来看thread执行函数threadStart

void *SocketListener::threadStart(void *obj) {
    SocketListener *me = reinterpret_cast<SocketListener *>(obj);
                                                                                                                                                             
    me->runListener();
    pthread_exit(NULL);
    return NULL;
}

runListener有点长，主要做了以下几个事情。

void SocketListener::runListener() {
...
rc = select(max + 1, &read_fds, NULL, NULL, NULL);
...
 c = accept(mSock, &addr, &alen);
...
        /* Process the pending list, since it is owned by the thread,         * there is no need to lock it */        while (!pendingList.empty()) {            /* Pop the first item from the list */            it = pendingList.begin();            SocketClient* c = *it;            pendingList.erase(it);            /* Process it, if false is returned, remove from list */            if (!onDataAvailable(c)) {//这个数据处理函数，由继承SocketListener的类来实现，在这里就是指LogListener.cpp                release(c, false);            }            c->decRef();        } 

这些都是UNIX线程通信的系统调用。这样Socket的Server就准备好了。

» 数据列表
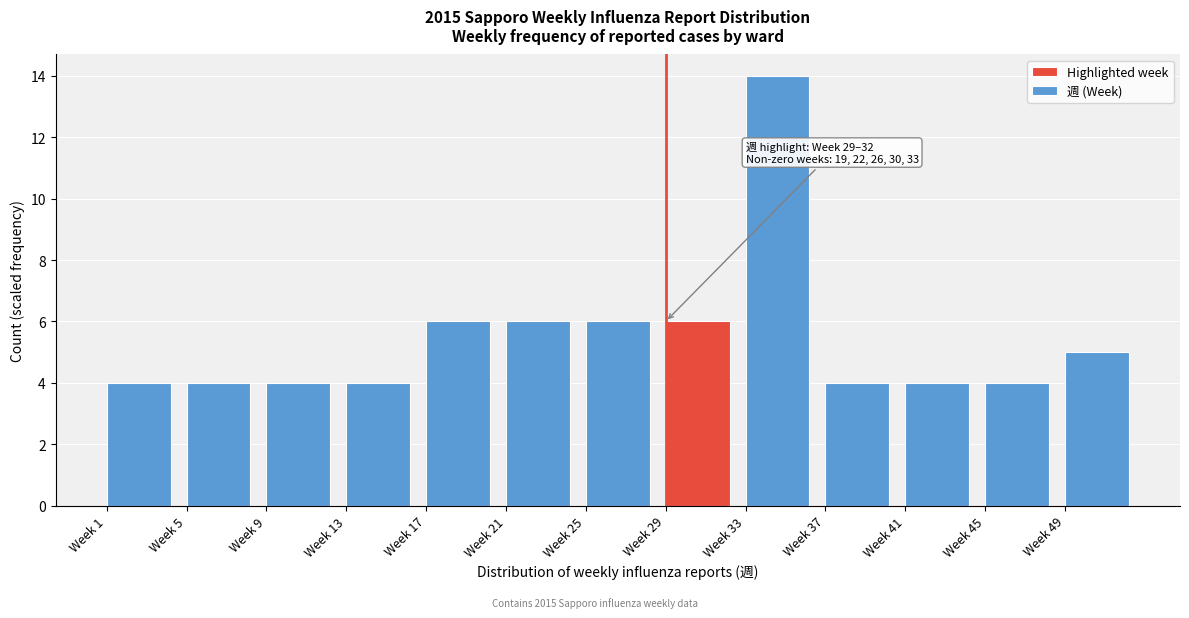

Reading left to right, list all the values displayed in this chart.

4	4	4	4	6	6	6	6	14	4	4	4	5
---
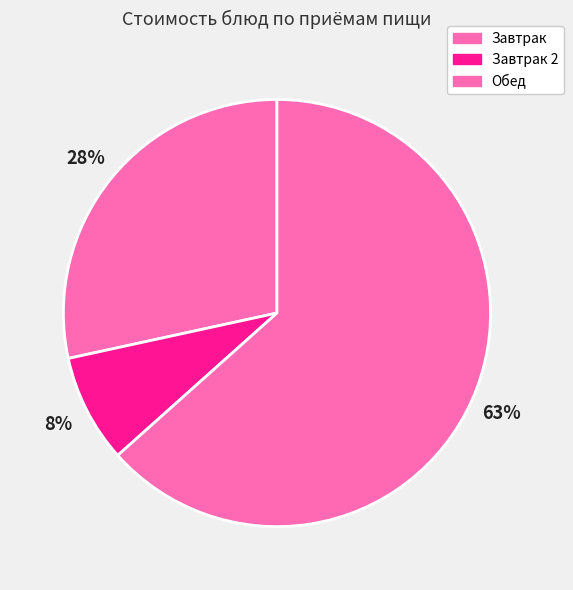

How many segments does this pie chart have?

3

» 练习要求
**1)** 根据关于 SocketListener 的原文，用一到三句话说明 runListener 处理 pendingList 时为何不必加锁。
**2)** 将关于 SocketListener 的原文中的这句话译成英文："runListener有点长，主要做了以下几个事情。"
**3)** 续写关于 SocketListener 的原文，从其最后一句之后接着写下去。

» 参考答案
**1)** 因为 pendingList 归该线程所有，只由这个线程处理，所以处理它时无需加锁。

**2)** runListener is somewhat long; it mainly does the following things.

**3)**
总结一下，在unix Socket通信中Server端一般有以下几个步骤

The steps involved in establishing a socket on the server side are as follows:

1，Create a socket with the socket() system call

2，Bind the socket to an address using the bind() system call. For a server socket on the Internet, an address consists of a port number on the host machine.

3，Listen for connections with the listen() system call

4，Accept a connection with the accept() system call. This call typically blocks until a client connects with the server.

Send and receive data

对于logdw，1，2步骤在init里面完成，3，4步是LogListener的父类SocketListener里面完成。

3，Logdw是如何处理来自liblog的请求处理的。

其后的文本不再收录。